Appearance
奇門遁甲 Mystery Gates Escaping Armor (Qí Mén Dùn Jiǎ)
See also: Da Liu Ren (大六壬) · Seven Governors (七政四餘) · Purple Star Astrology (紫微斗數)
Overview
奇門遁甲 is one of the three cosmic board divination systems (三式, sānshì) of Chinese metaphysics, alongside 大六壬 (Six Ren) and 太乙 (Grand Unity)[1][2][3]. Where 大六壬 reads the present through the twelve heavenly generals and 太乙 forecasts dynastic-scale events, 奇門遁甲 specializes in timing — selecting the optimal moment and direction for action. Its classical domain is military strategy: choosing when to advance, where to position troops, and which gate of the cosmic field offers safe passage.

Jobs:
a. Answer these questions from the Qí Mén Dùn Jiǎ overview, one per line:
(i) Which three systems are listed after "See also"?
(ii) What does 奇門遁甲 specialize in?
(iii) What is its classical domain?
b. Write out the part of the Qí Mén Dùn Jiǎ overview that begins at the words "See also: Da" and stops after "offers safe passage.", swapping "military strategy" for "battlefield planning".

Extracted entries:
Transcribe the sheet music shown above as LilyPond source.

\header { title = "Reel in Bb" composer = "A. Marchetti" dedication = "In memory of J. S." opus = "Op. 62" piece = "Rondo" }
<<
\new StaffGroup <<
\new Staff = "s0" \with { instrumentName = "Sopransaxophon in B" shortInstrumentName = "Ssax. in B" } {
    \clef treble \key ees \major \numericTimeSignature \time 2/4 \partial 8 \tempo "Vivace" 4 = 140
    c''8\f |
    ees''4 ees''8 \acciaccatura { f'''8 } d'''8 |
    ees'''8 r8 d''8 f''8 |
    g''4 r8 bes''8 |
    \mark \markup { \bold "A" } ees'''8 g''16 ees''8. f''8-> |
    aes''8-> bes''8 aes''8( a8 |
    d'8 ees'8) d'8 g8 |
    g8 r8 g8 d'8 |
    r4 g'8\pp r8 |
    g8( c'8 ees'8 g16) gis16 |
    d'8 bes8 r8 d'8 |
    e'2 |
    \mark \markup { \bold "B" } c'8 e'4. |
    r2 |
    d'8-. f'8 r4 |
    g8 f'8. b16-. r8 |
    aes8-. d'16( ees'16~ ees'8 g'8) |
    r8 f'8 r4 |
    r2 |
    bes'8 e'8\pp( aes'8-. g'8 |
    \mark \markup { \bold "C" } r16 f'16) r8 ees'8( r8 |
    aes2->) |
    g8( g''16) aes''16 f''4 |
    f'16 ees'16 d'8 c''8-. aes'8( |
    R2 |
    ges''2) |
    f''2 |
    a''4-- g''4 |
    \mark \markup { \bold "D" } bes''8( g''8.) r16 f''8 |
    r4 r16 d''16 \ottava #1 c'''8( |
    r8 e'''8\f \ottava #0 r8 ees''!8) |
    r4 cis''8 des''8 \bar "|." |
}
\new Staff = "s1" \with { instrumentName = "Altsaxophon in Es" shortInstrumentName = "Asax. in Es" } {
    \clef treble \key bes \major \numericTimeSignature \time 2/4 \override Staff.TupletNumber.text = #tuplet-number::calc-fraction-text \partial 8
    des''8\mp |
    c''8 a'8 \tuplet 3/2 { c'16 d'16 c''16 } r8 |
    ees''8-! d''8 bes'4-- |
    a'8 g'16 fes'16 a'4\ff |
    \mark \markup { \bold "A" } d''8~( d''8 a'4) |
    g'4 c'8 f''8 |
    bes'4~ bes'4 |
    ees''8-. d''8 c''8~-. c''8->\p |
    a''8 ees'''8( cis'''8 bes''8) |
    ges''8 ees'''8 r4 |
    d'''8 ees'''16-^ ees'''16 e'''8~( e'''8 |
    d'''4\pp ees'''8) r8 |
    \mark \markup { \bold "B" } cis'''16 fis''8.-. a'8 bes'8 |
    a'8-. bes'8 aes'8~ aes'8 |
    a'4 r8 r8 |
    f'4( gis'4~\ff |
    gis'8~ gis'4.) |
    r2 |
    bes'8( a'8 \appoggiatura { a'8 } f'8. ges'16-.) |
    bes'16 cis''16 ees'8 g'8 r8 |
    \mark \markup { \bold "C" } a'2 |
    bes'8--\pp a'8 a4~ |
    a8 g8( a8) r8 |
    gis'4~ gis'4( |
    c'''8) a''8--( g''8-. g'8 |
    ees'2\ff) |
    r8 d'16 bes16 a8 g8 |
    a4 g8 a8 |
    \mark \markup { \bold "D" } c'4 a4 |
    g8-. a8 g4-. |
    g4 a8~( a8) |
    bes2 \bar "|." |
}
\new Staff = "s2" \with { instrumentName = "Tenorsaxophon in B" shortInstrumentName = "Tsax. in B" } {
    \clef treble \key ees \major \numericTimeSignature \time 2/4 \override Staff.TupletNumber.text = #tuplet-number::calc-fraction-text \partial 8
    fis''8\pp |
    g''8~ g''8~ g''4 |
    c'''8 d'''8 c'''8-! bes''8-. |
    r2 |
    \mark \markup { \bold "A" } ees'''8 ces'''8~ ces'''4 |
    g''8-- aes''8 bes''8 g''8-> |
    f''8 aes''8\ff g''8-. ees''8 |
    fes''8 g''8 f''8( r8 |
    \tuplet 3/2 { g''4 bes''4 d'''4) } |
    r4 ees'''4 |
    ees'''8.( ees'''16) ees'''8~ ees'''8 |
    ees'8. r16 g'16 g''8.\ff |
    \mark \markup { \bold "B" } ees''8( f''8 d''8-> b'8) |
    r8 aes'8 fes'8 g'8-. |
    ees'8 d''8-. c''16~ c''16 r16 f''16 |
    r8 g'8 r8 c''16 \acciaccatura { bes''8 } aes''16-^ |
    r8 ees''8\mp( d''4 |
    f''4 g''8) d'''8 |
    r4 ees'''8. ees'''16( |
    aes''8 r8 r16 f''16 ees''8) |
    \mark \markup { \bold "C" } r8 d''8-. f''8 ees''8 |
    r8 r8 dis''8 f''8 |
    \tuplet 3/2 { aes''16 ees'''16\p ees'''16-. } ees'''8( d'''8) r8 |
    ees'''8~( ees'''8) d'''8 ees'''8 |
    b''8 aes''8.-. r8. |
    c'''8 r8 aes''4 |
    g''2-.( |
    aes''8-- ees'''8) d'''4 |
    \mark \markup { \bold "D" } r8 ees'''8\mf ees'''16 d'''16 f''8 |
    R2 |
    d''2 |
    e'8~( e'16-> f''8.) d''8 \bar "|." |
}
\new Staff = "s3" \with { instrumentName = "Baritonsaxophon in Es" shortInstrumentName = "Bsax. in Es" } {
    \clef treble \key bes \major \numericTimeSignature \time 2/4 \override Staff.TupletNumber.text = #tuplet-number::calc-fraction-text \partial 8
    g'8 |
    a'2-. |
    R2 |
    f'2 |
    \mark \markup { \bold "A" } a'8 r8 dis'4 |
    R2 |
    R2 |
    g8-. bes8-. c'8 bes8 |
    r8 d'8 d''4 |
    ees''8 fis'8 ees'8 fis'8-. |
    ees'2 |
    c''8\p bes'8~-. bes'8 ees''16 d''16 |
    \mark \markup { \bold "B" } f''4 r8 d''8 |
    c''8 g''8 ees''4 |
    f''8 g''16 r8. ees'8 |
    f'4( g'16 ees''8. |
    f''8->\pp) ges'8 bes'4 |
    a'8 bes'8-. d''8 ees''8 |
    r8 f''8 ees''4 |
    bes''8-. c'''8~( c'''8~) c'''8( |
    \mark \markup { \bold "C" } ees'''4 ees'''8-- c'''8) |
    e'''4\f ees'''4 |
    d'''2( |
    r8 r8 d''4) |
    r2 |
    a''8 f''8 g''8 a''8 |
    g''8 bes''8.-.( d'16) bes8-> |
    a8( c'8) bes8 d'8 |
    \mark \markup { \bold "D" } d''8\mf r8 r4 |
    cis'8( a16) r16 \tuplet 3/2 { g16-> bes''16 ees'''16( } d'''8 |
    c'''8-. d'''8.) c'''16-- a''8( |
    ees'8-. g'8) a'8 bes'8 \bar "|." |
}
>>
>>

Expected outputs:
a.
(i) Da Liu Ren (大六壬), Seven Governors (七政四餘), and Purple Star Astrology (紫微斗數).
(ii) Timing: selecting the optimal moment and direction for action.
(iii) Military strategy.

b.
See also: Da Liu Ren (大六壬) · Seven Governors (七政四餘) · Purple Star Astrology (紫微斗數)
Overview
奇門遁甲 is one of the three cosmic board divination systems (三式, sānshì) of Chinese metaphysics, alongside 大六壬 (Six Ren) and 太乙 (Grand Unity)[1][2][3]. Where 大六壬 reads the present through the twelve heavenly generals and 太乙 forecasts dynastic-scale events, 奇門遁甲 specializes in timing — selecting the optimal moment and direction for action. Its classical domain is battlefield planning: choosing when to advance, where to position troops, and which gate of the cosmic field offers safe passage.